Every decision we made tied back to those pillars.

Execution: The Transformation Journey

Phase 1: Stability & Baseline

  • Completed an architecture audit: identified major pain points, critical dependencies, performance bottlenecks
  • Introduced unit and integration tests (where missing) to safeguard refactoring
  • Set up centralized logging (e.g. ELK / EFK stack), metrics (Prometheus, Grafana), health checks

Phase 2: Infrastructure Refactoring & Automation

  • Adopted Infrastructure as Code (Terraform / Pulumi) for provisioning all environments
  • Containerized parts of the system (Docker) to standardize environments
  • Introduced a Kubernetes / container orchestration layer (or equivalent) to manage scaling and availability
  • Built CI/CD pipelines: linting, testing, staging deploys, blue/green or canary releases

Phase 3: Carving Out Microservices

  • Identified logical boundaries (domains) — e.g. User Management, Billing, Task Tracking, Notifications
  • For each domain, extracted the functionality:
  • Create APIs/contracts
  • Migrate data models and sync or decouple as needed
  • Gradually redirect traffic or calls to new service
  • Retire old monolith paths
  • Ensured backward compatibility during transition to avoid service disruption
  • Introduced asynchronous communication (message queues, events) between services where appropriate

Phase 4: Observability, Reliability & Scaling

  • Added distributed tracing (e.g.
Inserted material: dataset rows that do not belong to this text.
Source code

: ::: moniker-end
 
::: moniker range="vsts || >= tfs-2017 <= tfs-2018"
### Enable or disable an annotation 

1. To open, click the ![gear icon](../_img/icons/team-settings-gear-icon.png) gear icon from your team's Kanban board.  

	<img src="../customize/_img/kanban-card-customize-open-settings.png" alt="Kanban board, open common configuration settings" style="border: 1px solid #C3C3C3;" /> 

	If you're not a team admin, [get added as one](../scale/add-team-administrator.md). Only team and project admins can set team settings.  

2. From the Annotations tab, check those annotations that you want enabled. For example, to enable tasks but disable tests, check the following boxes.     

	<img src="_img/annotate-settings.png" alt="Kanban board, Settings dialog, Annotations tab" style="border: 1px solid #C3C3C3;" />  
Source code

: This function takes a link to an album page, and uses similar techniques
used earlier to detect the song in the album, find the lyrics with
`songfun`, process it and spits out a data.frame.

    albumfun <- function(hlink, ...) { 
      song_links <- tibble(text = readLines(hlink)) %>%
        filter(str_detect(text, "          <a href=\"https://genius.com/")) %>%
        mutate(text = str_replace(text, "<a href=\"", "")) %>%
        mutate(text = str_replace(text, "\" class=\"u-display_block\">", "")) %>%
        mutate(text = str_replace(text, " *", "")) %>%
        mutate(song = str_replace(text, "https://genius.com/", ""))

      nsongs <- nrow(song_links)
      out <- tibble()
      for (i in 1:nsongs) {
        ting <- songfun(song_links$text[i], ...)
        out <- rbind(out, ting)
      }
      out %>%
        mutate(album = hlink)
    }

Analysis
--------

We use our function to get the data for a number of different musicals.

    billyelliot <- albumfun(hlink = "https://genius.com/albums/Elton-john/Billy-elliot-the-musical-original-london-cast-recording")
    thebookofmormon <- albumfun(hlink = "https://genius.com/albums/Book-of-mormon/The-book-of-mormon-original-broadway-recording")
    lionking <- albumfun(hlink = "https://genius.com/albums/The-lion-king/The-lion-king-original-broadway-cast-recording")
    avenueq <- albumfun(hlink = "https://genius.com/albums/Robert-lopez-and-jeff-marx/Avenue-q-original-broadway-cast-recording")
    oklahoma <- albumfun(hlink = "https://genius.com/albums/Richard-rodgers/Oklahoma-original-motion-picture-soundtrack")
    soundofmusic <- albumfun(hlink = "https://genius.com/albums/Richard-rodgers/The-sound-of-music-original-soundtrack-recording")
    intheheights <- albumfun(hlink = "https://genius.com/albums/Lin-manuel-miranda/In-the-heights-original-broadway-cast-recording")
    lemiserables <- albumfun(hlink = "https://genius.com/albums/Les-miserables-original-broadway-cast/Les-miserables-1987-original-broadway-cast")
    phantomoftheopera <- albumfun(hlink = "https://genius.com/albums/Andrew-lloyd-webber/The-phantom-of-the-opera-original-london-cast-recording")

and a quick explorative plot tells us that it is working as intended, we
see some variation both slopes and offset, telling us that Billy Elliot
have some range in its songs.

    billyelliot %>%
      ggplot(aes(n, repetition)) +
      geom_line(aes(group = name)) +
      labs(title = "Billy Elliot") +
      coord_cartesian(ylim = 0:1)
OpenTelemetry, Jaeger) so we could trace a request end-to-end
  • Added alarms and dashboards for key SLIs / SLOs
  • Per-service autoscaling based on real load
  • Circuit breakers, retries, bulkheads to improve resilience
  • Phase 5: Team & Process Evolution
  • Reorganized teams around domains / microservices
  • Established “service ownership” — each team owns their APIs, deployments, metrics, reliability
  • Adopted agile practices (sprints, reviews, retrospectives) tightly aligned with the modular architecture
  • Introduced architectural reviews / guilds to maintain consistency, shared standards

Achievements & Outcomes

  • Faster deployments: From hours/days to minutes
  • Improved reliability: Reduced system outages, faster recovery
  • Scalability: We can now scale only the hot parts of the system
  • Team velocity: With decoupling, teams can work independently without stepping on each other
  • Better visibility: Real-time dashboards, alerts, tracing reveal hidden issues early
  • Cost control: More efficient resource utilization; elimination of redundant services

If I were to put numbers:

  • 60% reduction in deployment time
  • 40% fewer critical incidents
  • Latency improvements in key API calls by 30–50%
  • Onboarding time for new devs shrank from weeks to days

Lessons Learned & Caveats

  • Don’t rush microservices — start with a well-tested monolith and evolve thoughtfully
  • Contracts matter — invest in clear API definitions, versioning, backward compatibility
  • Observability must come early — you can’t improve what you can’t see
  • Culture is key — architectural change fails without team buy-in
  • Testing & automation are your safety net — without them, the risk is too high
  • Expect friction — cross-team communication, data migrations, legacy constraints will slow you

The Road Ahead

Even now, the work isn’t “done.” We now have a solid foundation on which we continue evolving:

  • Adding more domain services
  • Exploring serverless/event-driven patterns where they fit
  • Optimizing cross-service communication and reducing latency
  • Enhancing security boundaries, API gateways, and access control
  • Continuing to refine SLOs, SLIs, error budgets

Closing Thoughts

Taking on ASB was a challenge, but it became a canvas. A canvas where we painted a future-ready architecture, one that balanced business needs and technical discipline. The journey from messy monolith to service-oriented, observable, automated infrastructure was tough — but immensely rewarding.